Even if I try Encoding.ASCII.GetBytes(str)
, it just give me 63s in ALL the Chinese characters!!! And it turned out to be the same result as Length
or ToCharArray()
!
Which is the wrong result for my purpose!!!
Is there any way to get the actual length of a string!?
In the example I just given: 11 instead of 9!?
Length in the Unicode world is always fun... What Length do you need?
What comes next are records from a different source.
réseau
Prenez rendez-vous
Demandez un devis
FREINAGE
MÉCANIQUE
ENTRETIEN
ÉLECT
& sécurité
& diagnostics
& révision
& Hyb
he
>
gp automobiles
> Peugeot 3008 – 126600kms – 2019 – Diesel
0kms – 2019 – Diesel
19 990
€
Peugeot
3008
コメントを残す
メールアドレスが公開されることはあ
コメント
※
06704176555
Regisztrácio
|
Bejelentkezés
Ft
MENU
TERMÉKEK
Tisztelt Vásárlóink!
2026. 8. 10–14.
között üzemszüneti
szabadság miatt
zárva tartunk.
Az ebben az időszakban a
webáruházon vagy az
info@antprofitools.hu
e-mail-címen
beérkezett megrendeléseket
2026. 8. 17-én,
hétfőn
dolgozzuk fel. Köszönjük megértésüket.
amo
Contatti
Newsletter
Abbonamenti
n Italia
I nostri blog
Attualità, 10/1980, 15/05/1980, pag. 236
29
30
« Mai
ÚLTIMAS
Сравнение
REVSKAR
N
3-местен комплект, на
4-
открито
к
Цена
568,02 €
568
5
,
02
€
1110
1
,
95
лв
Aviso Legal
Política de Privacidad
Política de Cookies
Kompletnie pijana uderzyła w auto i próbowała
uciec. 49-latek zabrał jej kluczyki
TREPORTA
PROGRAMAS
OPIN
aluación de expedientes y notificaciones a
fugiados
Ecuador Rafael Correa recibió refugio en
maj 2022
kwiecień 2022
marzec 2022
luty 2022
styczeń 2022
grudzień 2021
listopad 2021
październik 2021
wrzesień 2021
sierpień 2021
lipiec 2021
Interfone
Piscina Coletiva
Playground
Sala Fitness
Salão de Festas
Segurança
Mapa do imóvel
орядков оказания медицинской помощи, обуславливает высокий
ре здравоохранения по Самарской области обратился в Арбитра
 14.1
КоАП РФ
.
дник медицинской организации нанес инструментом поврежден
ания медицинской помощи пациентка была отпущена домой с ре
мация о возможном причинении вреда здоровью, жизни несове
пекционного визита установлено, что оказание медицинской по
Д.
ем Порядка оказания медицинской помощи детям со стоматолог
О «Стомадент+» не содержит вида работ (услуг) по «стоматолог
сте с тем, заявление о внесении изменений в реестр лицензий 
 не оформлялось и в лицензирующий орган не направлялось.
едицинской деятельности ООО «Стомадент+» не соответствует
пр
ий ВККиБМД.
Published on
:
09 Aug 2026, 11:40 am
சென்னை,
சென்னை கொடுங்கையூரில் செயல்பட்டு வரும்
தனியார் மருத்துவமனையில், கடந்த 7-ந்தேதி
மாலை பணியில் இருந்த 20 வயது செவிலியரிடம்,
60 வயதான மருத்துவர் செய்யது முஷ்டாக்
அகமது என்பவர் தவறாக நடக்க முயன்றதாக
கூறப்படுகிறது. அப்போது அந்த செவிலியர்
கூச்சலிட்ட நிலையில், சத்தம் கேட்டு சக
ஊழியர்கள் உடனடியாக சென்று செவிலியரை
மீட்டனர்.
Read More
For example:
string str = "🤣";
// Length in UTF-16 code units
int len = str.Length; // 2
// Length in bytes, if encoded in UTF16, as done by .NET
int len2 = str.Length * 2; // 4
// Length in bytes, if encoded in UTF8
int len3 = Encoding.UTF8.GetByteCount(str); // 4
// Length in unicode code points
int len4 = Encoding.UTF32.GetByteCount(str) / 4; // 1
Note that there is a fifth length: Length in number of grapheme cluster, that is even more complex to calculate, because some codepoints can "merge" together, and a sixth: Length in number of Glyphs.
Now, your string has len
equal to 9
, len2
equal to 18
, len3
(so the length in bytes if converted to UTF8) equal to 13
, len4
equal to 9.
Nearly all the chinese characters are in the Basic Multilingual Plane of the Unicode standard, so they have a length of 1 UTF-16 code unit, and they are mappable to 2 or 3 bytes in UTF8.
Some interesting reference: What's the difference between a character, a code point, a glyph and a grapheme? .
Ah... and please forget about the Encoding.ASCII
. Live like it doesn't exist. It probably isn't what you think it is. Even if you lived in the old MS DOS world with its funny characters, that wasn't ASCII.